- _Extrait du document_

Introduction : « Cette histoire se passe à Whāngārā, sur la côte est de la Nouvelle-Zélande, où Paikea est le tipuna, l’ancêtre. Cependant, l’histoire, les personnages et les événements décrits dans ce roman sont entièrement imaginaires et en se basent aucunement sur des gens de Whāngārā. »

« Dans les temps anciens, dans les années qui nous ont précédés, la terre et la mer éprouvèrent un sentiment de grand vide et d’ardent désir. » (p. 13). Et, un jour, des pirogues sont arrivées avec des humains alors la terre et la mer sont ravies. « Nous sommes découvertes. La nouvelle va remonter jusque chez les Anciens. La bénédiction ne tardera plus. » (p. 14). Puis une forme sombre, brisant la surface, fusant vers le ciel et plongeant dans l’eau « ébranla terre et mer. […] C’était un tohorā. Une baleine gigantesque. Un monstre marin. […] elle portait le signe sacré : un moko en forme de spirale sur son front. » (p. 15, un moko est un tatouage) et « à califourchon sur la tête de la bête » (p. 15), un homme brun foncé, tatoué, un dompteur de baleine, « tāngata, l’être humain. » (p. 16), un homme qui s’appelle Kahutia Te Rangi et qui devient l’ancêtre du village.

Court chapitre en italique. Un millier et quelques centaines d’années après. « Péninsule Valdès, en Patagonie. Te Whiti Te Ra. La crèche, le berceau des cétacés. » (p. 19). Un baleineau orphelin se lie d’amitié avec un humain.

De nos jours (plus ou moins, plutôt fin des années 1980). Lorsque naît Kahu, Koro Apirana, le grand-père, est dégoûté : « Une fille, […]. Je ne veux pas en entendre parler. Elle a rompu la lignée masculine de notre tribu. » (p. 21). La grand-mère, Nani Flowers, descendante de la légendaire Muriwai, est elle très contente. D’ailleurs, il n’est pas vraiment interdit de transmettre le pouvoir à une fille puisque dans « la coutume māori, les rênes du pouvoir sont héréditaires, [mais] le prestige, le mana se transmet de fils aîné à fils aîné. Sauf que, dans ce cas précis, le fils aîné était une fille aînée. » (p. 23). Mais ce qui met plus en colère Koro Apirana, c’est que leur petit-fils, Porourangi, décide de l’appeler Kahu en hommage au grand ancêtre.

Court chapitre en italique. À quatre cent lieues de l’île de Pâques, à Te Pitoo te Whenua, un groupe de baleines doit protéger les baleineaux d’un groupe d’humains.

Cette histoire vous dit quelque chose ? Normal, ce classique (contemporain) de la littérature néo-zélandaise a été adapté au cinéma : Paï, l’élue d’un peuple nouveau réalisé par Niki Caro en 2002.

- _Travail à faire_
- A) Répondez à ces questions sur l’extrait :
(i) Où se passe l’histoire, selon l’introduction ?
(ii) Comment s’appelle l’homme à califourchon sur la tête de la baleine ?
(iii) Qui a réalisé l’adaptation au cinéma, et en quelle année ?
- B) Ces affirmations concordent-elles avec l’extrait ?
(i) Nani Flowers est très contente de la naissance de Kahu.
(ii) C’est Koro Apirana qui décide d’appeler l’enfant Kahu.
(iii) Dans la coutume māori, le mana se transmet de fils aîné à fils aîné.
- C) Recopiez tel quel le passage de l’extrait de « Court chapitre en italique. À » à « Caro en 2002. ».

- _Informations affichées_
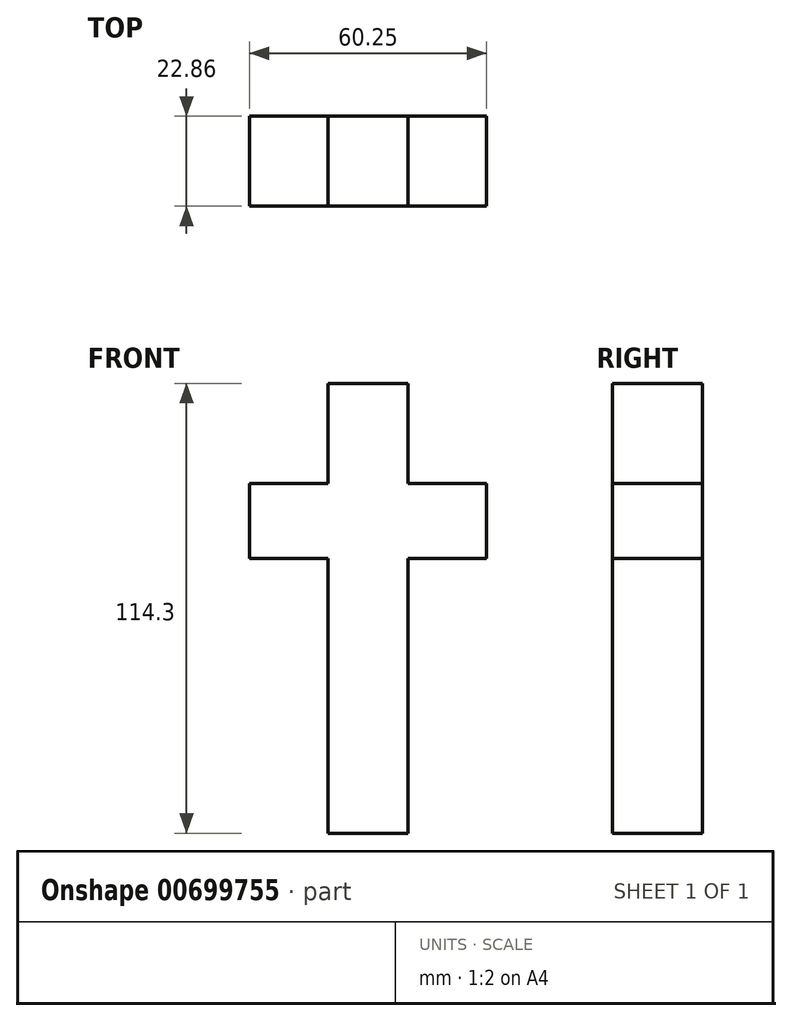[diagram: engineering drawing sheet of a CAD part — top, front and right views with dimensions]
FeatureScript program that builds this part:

- _Réponses complètes_
- A)
(i) À Whāngārā, sur la côte est de la Nouvelle-Zélande.
(ii) Kahutia Te Rangi.
(iii) Niki Caro, en 2002.

- B)
(i) Oui : « La grand-mère, Nani Flowers, descendante de la légendaire Muriwai, est elle très contente. »
(ii) Non : « leur petit-fils, Porourangi, décide de l’appeler Kahu en hommage au grand ancêtre »
(iii) Oui : « le prestige, le mana se transmet de fils aîné à fils aîné »

- C)
Court chapitre en italique. À quatre cent lieues de l’île de Pâques, à Te Pitoo te Whenua, un groupe de baleines doit protéger les baleineaux d’un groupe d’humains.

Cette histoire vous dit quelque chose ? Normal, ce classique (contemporain) de la littérature néo-zélandaise a été adapté au cinéma : Paï, l’élue d’un peuple nouveau réalisé par Niki Caro en 2002.